### Work instructions
Extract every line of text from the records below word for word and in order. Leave the pictures out of the answer.

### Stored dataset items
• • • • •

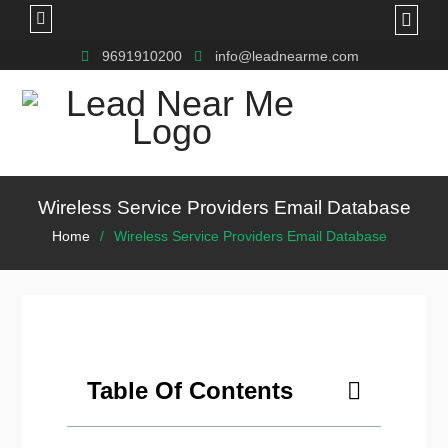
9691910200
info@leadnearme.com
Wireless Service Providers Email Database
Home
Wireless Service Providers Email Database
Table Of Contents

• • • • •

### Exercise result
9691910200
info@leadnearme.com
Wireless Service Providers Email Database
Home
Wireless Service Providers Email Database
Table Of Contents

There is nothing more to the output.